__Required action__:
From the material below, give the number of lines that hold the string "tstamp" and nothing further.

__Records supplied__:
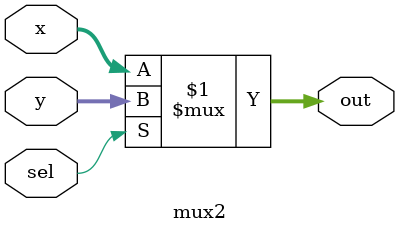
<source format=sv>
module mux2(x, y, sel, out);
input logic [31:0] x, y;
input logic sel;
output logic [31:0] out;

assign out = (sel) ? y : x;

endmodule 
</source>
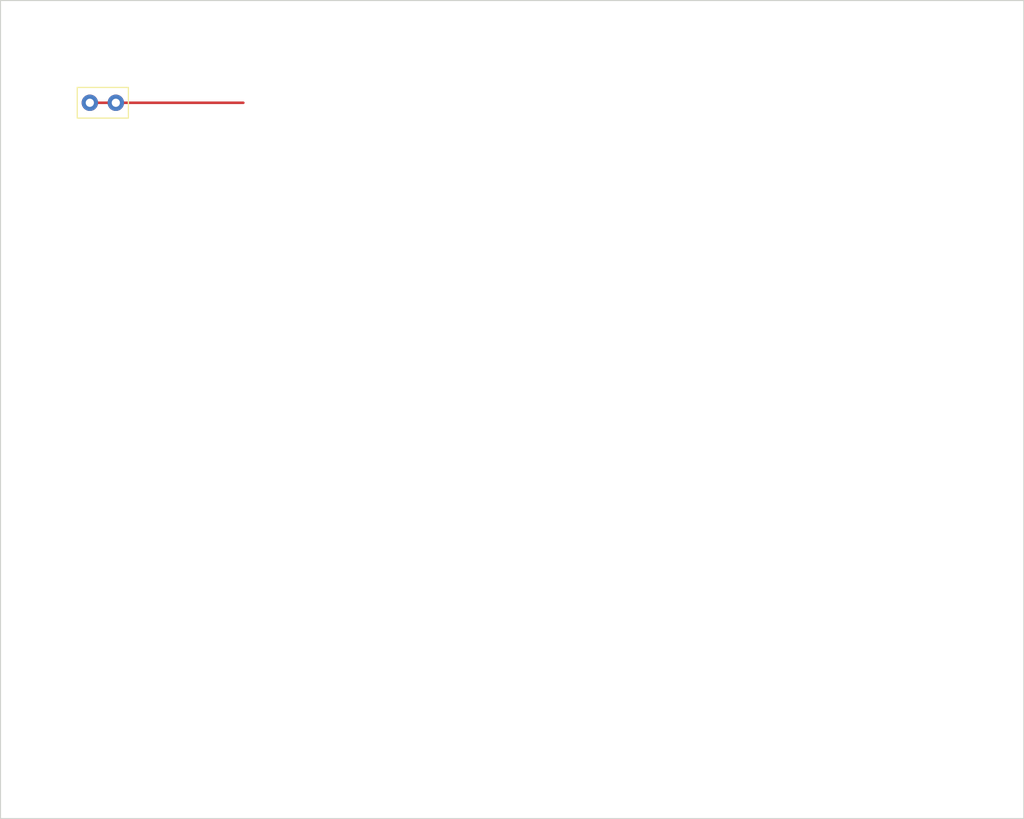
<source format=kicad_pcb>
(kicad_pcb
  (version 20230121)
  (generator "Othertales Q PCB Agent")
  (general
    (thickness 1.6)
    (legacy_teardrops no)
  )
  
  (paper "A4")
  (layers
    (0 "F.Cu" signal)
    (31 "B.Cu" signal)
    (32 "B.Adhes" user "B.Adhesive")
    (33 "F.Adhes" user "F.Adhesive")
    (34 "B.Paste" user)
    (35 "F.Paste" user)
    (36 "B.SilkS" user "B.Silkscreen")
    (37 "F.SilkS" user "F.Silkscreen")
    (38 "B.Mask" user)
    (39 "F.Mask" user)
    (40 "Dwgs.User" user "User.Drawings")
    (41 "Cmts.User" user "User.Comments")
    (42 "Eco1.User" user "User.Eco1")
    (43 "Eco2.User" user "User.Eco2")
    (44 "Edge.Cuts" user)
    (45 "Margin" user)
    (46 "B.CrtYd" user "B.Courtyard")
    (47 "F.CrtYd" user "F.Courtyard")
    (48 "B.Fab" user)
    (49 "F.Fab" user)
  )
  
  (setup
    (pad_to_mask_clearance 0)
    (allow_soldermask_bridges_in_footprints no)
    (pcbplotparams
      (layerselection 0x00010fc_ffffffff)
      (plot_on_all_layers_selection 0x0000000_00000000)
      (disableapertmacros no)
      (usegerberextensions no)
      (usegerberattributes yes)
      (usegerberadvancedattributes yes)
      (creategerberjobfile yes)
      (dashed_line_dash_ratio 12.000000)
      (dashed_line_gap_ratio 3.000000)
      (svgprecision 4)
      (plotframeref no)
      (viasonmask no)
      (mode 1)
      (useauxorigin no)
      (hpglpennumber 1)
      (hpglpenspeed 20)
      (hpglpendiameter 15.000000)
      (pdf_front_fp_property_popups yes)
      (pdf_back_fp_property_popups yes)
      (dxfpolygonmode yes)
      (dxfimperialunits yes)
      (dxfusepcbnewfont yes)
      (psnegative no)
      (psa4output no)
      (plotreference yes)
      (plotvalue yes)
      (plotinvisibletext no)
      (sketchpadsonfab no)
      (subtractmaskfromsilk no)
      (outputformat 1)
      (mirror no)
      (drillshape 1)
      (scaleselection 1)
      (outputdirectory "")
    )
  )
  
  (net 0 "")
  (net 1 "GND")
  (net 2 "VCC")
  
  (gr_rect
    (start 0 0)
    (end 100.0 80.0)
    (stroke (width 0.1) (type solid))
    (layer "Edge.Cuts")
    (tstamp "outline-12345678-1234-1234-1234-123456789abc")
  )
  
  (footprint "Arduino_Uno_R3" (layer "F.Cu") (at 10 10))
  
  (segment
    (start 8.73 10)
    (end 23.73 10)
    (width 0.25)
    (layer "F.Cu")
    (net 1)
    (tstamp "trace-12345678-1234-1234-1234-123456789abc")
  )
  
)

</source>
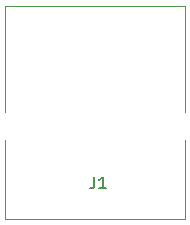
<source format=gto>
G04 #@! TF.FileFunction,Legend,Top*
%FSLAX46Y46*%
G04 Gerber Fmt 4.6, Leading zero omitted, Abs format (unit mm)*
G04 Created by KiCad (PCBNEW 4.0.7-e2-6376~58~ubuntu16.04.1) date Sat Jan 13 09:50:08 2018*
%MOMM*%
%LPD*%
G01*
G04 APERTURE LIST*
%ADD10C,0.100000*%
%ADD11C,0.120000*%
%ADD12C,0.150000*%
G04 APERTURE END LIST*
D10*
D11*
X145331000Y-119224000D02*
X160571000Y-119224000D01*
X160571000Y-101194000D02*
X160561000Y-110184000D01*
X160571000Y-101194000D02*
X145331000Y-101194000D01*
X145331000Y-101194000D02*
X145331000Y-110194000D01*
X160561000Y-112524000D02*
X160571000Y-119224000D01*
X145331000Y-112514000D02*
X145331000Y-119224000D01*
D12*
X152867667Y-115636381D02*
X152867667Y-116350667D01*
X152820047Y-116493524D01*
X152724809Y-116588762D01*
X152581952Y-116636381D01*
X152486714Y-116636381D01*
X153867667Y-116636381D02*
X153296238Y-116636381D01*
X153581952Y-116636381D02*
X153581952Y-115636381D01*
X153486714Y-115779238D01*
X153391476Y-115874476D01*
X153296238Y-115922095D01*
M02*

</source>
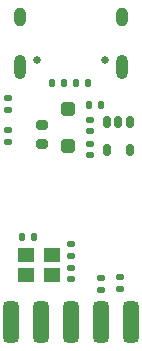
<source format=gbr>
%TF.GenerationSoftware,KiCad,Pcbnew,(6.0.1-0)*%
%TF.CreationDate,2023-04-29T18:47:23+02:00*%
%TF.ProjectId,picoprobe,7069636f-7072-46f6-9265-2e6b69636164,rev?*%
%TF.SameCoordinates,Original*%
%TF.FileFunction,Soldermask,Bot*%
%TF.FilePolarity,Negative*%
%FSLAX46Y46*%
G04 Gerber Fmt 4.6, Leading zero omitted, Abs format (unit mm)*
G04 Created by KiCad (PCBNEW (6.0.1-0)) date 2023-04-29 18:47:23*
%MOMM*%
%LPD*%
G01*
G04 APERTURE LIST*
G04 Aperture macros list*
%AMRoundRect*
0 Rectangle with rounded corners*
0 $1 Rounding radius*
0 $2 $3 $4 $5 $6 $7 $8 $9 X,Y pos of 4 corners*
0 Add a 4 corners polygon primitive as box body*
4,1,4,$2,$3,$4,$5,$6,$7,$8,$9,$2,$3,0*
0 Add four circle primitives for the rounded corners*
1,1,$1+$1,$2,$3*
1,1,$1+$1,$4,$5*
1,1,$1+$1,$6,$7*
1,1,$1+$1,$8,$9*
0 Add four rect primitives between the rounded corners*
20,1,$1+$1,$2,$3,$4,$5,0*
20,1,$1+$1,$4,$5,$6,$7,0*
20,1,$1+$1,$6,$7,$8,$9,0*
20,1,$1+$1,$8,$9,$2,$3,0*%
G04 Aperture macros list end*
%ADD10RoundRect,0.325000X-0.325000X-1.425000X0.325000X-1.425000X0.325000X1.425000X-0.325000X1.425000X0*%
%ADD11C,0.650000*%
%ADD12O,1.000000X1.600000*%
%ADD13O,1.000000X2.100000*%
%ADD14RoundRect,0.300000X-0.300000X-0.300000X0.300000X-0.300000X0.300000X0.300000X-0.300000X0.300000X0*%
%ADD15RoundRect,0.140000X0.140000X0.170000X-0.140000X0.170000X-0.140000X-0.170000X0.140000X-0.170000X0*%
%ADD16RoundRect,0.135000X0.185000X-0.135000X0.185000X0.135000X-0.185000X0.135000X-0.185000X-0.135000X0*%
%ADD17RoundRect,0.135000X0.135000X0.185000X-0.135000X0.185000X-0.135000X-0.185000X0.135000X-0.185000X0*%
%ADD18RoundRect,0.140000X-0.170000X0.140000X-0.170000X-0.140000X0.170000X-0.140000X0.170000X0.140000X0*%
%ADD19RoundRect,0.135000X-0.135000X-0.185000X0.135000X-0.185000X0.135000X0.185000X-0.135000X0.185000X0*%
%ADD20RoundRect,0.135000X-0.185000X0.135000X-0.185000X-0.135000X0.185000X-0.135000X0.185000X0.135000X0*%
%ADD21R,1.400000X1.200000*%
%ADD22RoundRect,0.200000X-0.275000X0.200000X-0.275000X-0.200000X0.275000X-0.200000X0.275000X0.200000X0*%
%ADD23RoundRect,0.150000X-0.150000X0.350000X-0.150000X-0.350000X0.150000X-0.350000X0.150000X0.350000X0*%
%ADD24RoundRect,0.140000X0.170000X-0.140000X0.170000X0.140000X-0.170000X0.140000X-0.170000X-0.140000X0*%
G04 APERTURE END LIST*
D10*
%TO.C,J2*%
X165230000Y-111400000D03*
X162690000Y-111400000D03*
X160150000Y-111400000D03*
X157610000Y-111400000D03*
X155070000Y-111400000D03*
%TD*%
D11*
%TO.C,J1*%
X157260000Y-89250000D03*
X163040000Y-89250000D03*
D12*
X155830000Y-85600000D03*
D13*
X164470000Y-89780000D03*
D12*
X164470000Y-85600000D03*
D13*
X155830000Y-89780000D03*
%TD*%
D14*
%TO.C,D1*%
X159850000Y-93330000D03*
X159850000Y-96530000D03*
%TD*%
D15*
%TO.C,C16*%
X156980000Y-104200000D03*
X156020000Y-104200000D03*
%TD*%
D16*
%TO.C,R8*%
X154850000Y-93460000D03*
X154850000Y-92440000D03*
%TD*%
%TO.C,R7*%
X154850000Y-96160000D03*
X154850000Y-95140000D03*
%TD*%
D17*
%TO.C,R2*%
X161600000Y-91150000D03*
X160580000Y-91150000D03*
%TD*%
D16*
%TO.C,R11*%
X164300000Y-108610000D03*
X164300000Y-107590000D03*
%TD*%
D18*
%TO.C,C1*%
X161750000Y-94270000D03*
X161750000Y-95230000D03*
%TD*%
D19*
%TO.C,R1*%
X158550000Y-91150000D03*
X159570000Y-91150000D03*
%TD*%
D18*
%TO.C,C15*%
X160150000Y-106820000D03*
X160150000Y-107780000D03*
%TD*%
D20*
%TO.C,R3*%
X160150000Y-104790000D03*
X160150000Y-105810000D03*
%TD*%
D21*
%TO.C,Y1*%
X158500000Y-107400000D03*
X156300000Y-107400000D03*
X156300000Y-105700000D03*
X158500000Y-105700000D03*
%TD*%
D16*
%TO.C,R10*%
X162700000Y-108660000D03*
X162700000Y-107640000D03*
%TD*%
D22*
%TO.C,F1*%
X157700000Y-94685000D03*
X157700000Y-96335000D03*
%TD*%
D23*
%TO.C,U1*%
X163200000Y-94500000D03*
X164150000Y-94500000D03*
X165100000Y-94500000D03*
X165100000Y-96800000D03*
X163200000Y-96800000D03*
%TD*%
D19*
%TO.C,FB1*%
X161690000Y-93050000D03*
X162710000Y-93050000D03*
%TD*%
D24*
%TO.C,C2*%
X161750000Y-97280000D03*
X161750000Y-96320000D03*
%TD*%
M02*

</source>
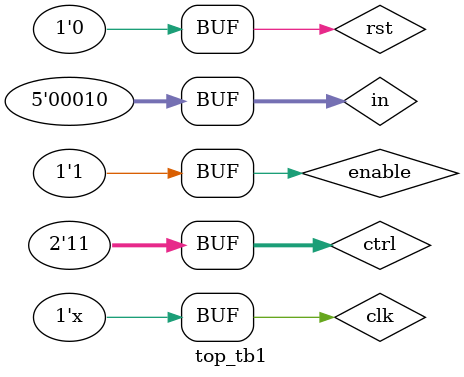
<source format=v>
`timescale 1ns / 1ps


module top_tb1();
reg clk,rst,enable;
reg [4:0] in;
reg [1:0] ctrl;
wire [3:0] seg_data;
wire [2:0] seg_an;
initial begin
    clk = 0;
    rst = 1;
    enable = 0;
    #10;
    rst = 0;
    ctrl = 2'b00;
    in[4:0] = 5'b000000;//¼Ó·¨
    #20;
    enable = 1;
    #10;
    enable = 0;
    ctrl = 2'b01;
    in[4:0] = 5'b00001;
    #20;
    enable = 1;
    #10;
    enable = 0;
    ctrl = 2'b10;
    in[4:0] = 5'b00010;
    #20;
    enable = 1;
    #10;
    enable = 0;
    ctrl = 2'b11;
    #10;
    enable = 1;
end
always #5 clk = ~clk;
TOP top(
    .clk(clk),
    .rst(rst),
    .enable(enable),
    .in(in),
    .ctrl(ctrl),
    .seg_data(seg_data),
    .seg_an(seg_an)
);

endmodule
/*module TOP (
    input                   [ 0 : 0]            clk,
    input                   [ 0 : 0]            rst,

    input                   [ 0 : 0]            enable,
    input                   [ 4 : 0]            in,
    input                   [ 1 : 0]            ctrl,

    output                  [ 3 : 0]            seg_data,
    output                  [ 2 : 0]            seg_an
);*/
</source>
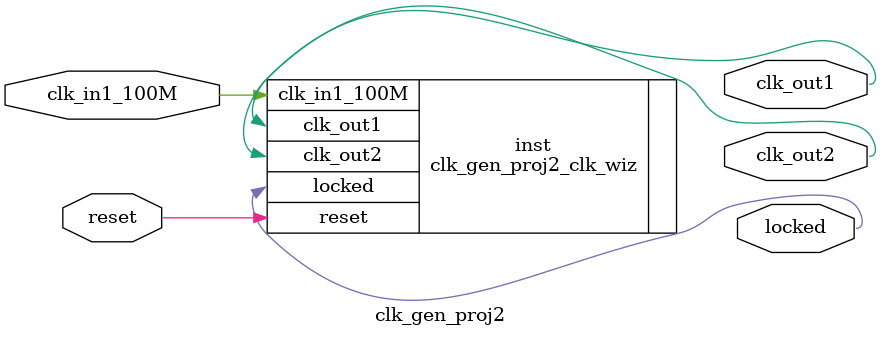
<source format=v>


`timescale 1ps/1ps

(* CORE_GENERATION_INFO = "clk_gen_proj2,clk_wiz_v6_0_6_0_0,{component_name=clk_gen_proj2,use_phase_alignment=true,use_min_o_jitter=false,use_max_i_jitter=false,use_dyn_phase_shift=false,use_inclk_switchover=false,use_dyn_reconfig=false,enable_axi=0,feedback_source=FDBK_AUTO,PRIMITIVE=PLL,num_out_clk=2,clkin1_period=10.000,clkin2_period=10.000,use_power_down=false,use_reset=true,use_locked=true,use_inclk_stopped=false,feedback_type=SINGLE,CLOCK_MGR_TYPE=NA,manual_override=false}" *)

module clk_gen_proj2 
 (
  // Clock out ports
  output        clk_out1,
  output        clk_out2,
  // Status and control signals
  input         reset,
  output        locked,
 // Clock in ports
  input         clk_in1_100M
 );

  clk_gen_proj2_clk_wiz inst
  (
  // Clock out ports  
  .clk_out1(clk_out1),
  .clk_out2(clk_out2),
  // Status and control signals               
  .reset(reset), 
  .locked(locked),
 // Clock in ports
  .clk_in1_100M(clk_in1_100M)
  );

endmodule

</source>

__Task solution__:
2